Caution should be exercised when cerivastatin sodium is administered to patients with a history of liver disease or heavy alcohol ingestion (see CLINICAL PHARMACOLOGY: Pharmacokinetics, Metabolism).

Such patients should be started at the low end of the recommended dosing range and closely monitored. Skeletal Muscle: Rare cases of rhabdomyolysis with acute renal failure secondary to myoglobinuria have been reported with other HMG-CoA reductase inhibitors. Myopathy, defined as muscle aching or muscle weakness, associated with increases in plasma creatine kinase (CK) values to greater than 10 times the upper limit of normal, was rare (~ 0.2%) in U. S. cerivastatin clinical trials. Myopathy should be considered in any patient with diffuse myalgias, muscle tenderness or weakness, and/or marked elevation of CK. Patients should be advised to report promptly unexplained muscle pain, tenderness, or weakness, particularly if accompanied by malaise or fever. BAYCOL (cerivastatin sodium tablets therapy should be discontinued if markedly elevated CK levels occur or myopathy is diagnosed or suspected. BAYCOL (cerivastatin sodium tablets) should be temporarily wfthheld in any patient experiencing an acute or serious condition predisposing to the development of renal failure secondary to rhabdomyotysts, e.g., sepsis; hypotension; major surgery; trauma; severe metabolic, endocrine or electrolyte disorders; or uncontrolled epilepsy.

The risk of myopathy during treatment with other HMG-CoA reductase inhibitors is increased with concurrent administration of cyclosporine, fibric acid derivatives, erythromycin, azole antifungals or lipid- lowering doses of niacin.

Uncomplicated myalgia has been observed infrequently in patients treated with cerivastatin sodium at rates that could not be distinguished from placebo.

The use of fibrates alone occasionally may be associated with myopathy. The combined use of HMG- CoA inhibitors and fibrates generally should be avoided.

General

Before instituting therapy with BAYCOL (cerivastatin sodium tablets), an attempt should be made to control hypercholesterolemia with appropriate diet, exercise, weight reduction in obese patients, and treatment of underlying medical problems (see INDICATIONS AND USAGE).
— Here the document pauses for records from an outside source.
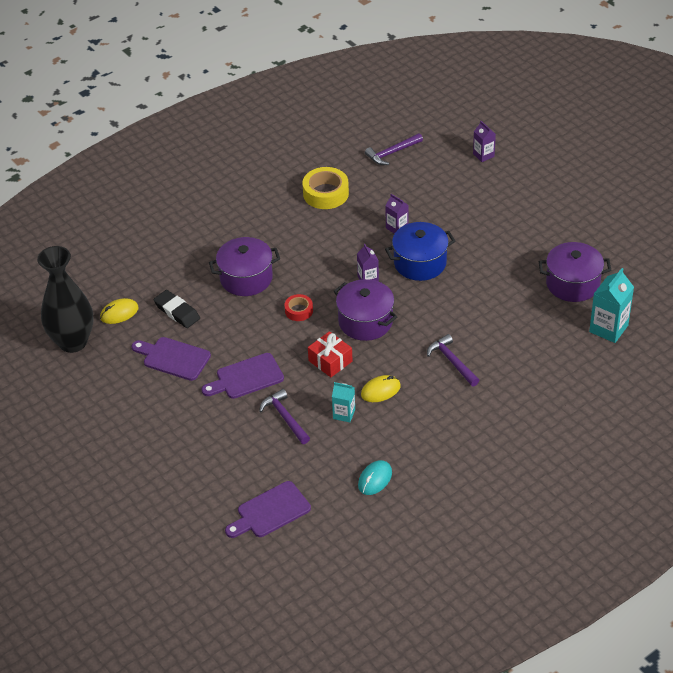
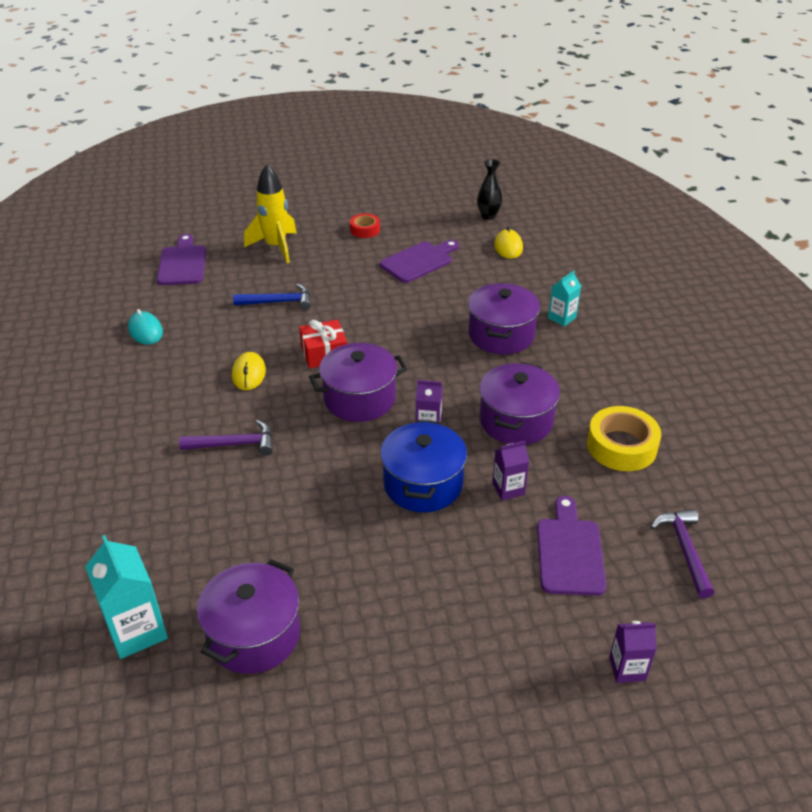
camera: 115 degrees right, 5 degrees down
black vase [37,246,94,353] -> black vase [477,159,502,220], size x0.48
black eraser [153,290,200,328] -> none
purple cutting board [201,353,284,399] -> purple cutting board moved to [537,496,606,596]
purple hammer [259,389,310,444] -> blue hammer [233,284,311,310]
red tape [284,294,313,321] -> red tape moved to [350,214,380,238]
turquoise carton [332,382,355,422] -> turquoise carton moved to [548,271,581,326]
none -> yellow rocket [244,164,297,263]
none -> purple pot [479,362,560,445]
Cerivastatin sodium may elevate creatine kinase and transaminase levels (see ADVERSE REACTIONS). This should be considered in the differential diagnosis of chest pain in a patient on therapy with cerivastatin sodium.

Homozygous Familial Hypercholesterolemia

Cerivastatin sodium has not been evaluated in patients with rare homozygous familial hypercholesterolemia. HMG-CoA reductase inhibitors have been reported to be less effective in these patients because they lack functional LDL receptors.

Information for Patients

Patients should be advised to report promptly unexplained muscle pain, tenderness, or weakness, particularly if accompanied by malaise or fever.

Drug Interactions

Immunosuppressive Drugs, Fibric Acid Derivatives, Niacin (Nicotinic Acid), Erythromycin, Azole Antifungals (See

WARNINGS

ANTACID (Magnesium-Aluminum Hydroxide): Cerivastatin plasma concentrations were not affected by co-administration of antacid.
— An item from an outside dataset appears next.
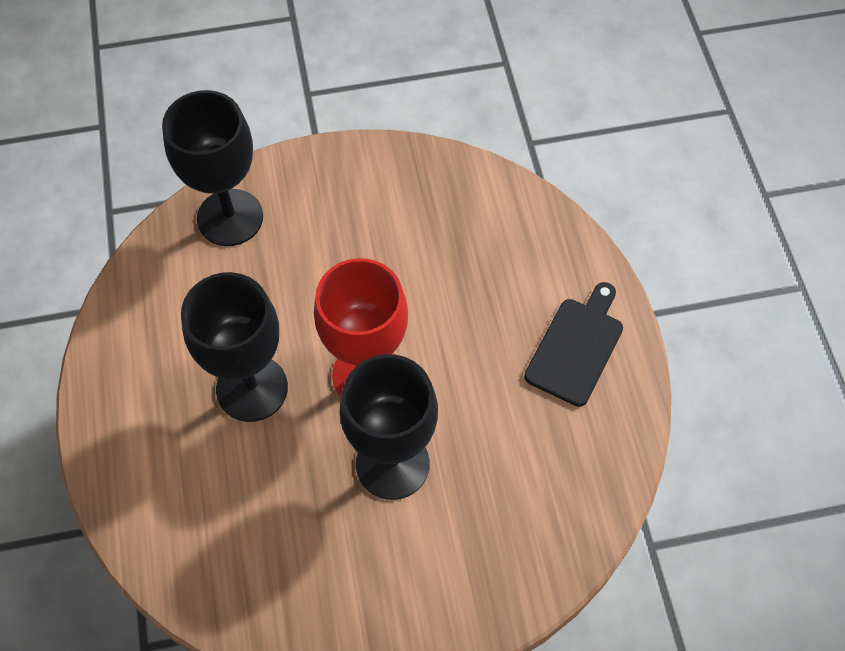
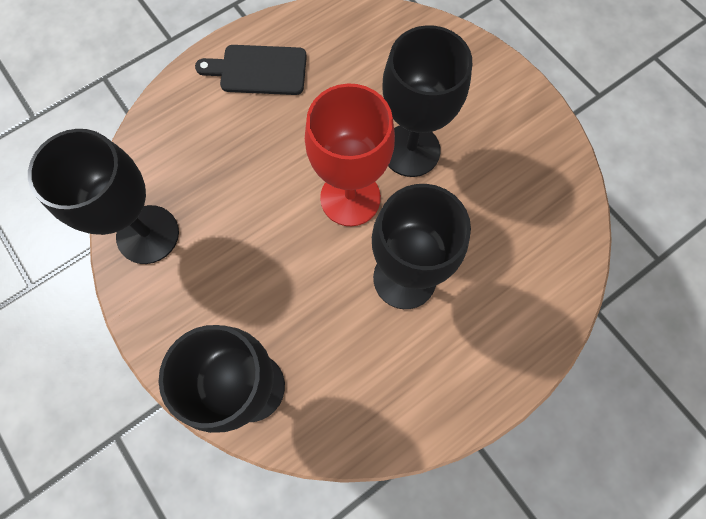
camera: 115 degrees left, 10 degrees up
none -> black goblet [28,129,179,264]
CIMETlDINE: Cerivastatin plasma concentrations were not affected by co-administration of cimetidine.

CHOLESTYRAMINE: The influence of the bile-acidsequestering agent cholestyramine on the pharmacokinetits of cerivastatin sodium was evaluated in 12 healthy males in 2 separate randomized crossover studies. In the first study, concomitant administration of 0.2 mg cerivastatin sodium and 12 g cholestyramine resulted in decreases of more than 22% for AUC and 40% for C_max when compared to dosing cerivastatin sodium alone. However, in the second study, administration of 12 g cholestyramine 1 hour before the evening meal and 0.3 mg cerivastatin sodium approximately 4 hours after the same evening meal resulted in a decrease in the cerivastatin AUC of less than 8%, and a decrease in C_max of about 30% when compared to dosing cerivastatin sodium alone. Therefore, it would be expected that a dosing schedule of cerivastatin sodium given at bedtime and cholestyramine given before the evening meal would not result in a significant decrease in the clinical effect of cerivastatin sodium.
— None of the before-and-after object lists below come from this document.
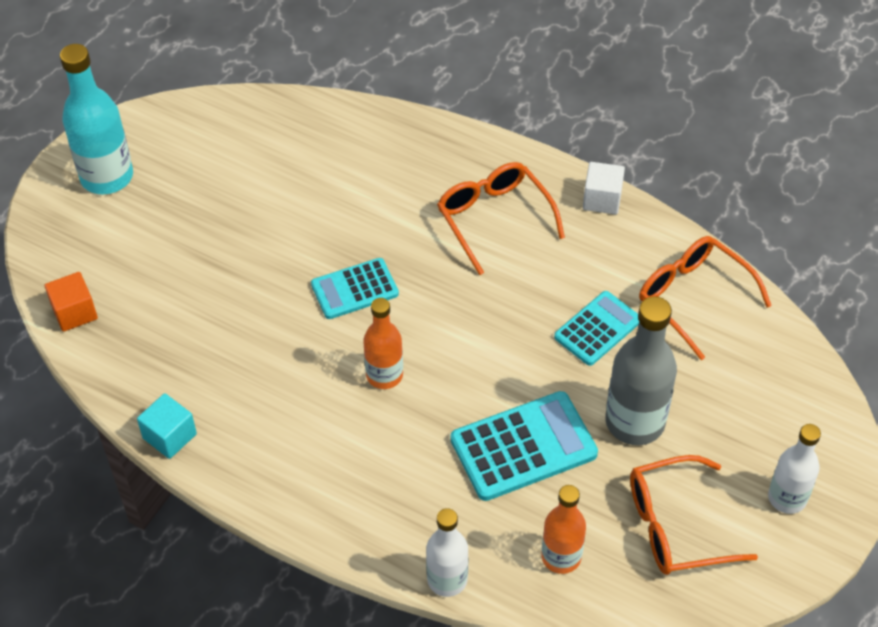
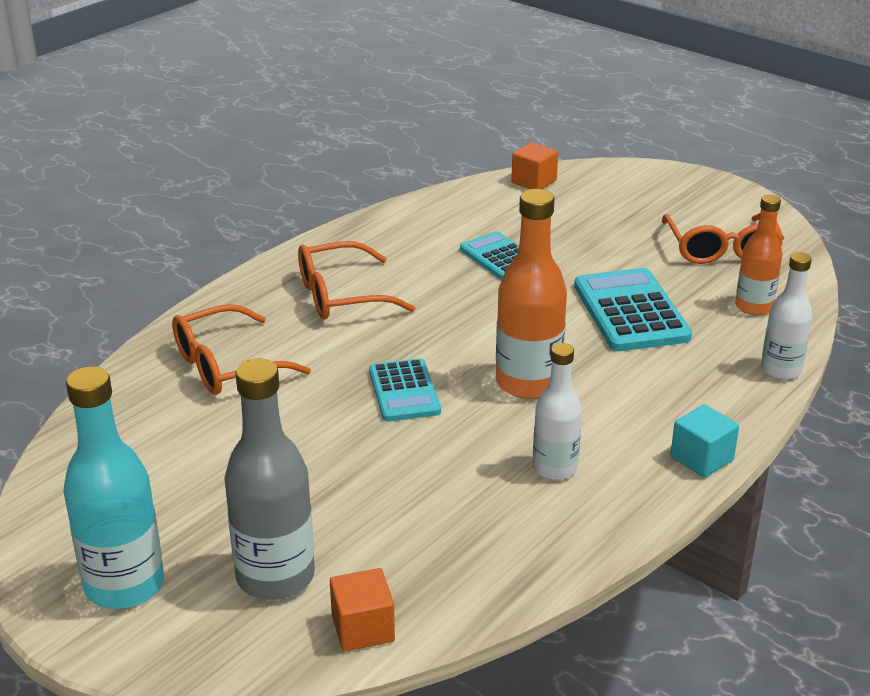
camera: 80 degrees left, 20 degrees down
turquoise cube [137,393,197,459] -> turquoise cube moved to [670,404,739,478]
orange bottle [363,298,403,389] -> orange bottle [496,189,567,399], size x1.58
white cube [583,162,625,214] -> none
grey bottle [605,296,677,445] -> grey bottle moved to [224,359,315,600]
orange glasses [639,236,772,360] -> orange glasses moved to [172,304,311,395]
white bottle [768,424,821,514] -> white bottle moved to [533,343,582,480]
none -> orange cube [511,142,558,189]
DIGOXIN: Plasma digoxin levels and digoxin clearance at steady-state were not affected by co-administration of 0.2 mg cerivastatin sodium. Cerivastatin plasma concentrations were also not affected by co-administration of digoxin.

WARFARIN: Co- administration of warfarin and cerivastatin to healthy volunteers did not result in any changes in prothrombin time or clotting factor VII when compared to co-administration of warfarin and placebo. The AUC and C_max of both the (R) and (S) isomers of warfarin were unaffected by concurrent dosing of 0.3 mg cerivastatin sodium. Co-administration of warfarin and cerivastatin did not alter the pharmacokinetics of cerivastatin sodium.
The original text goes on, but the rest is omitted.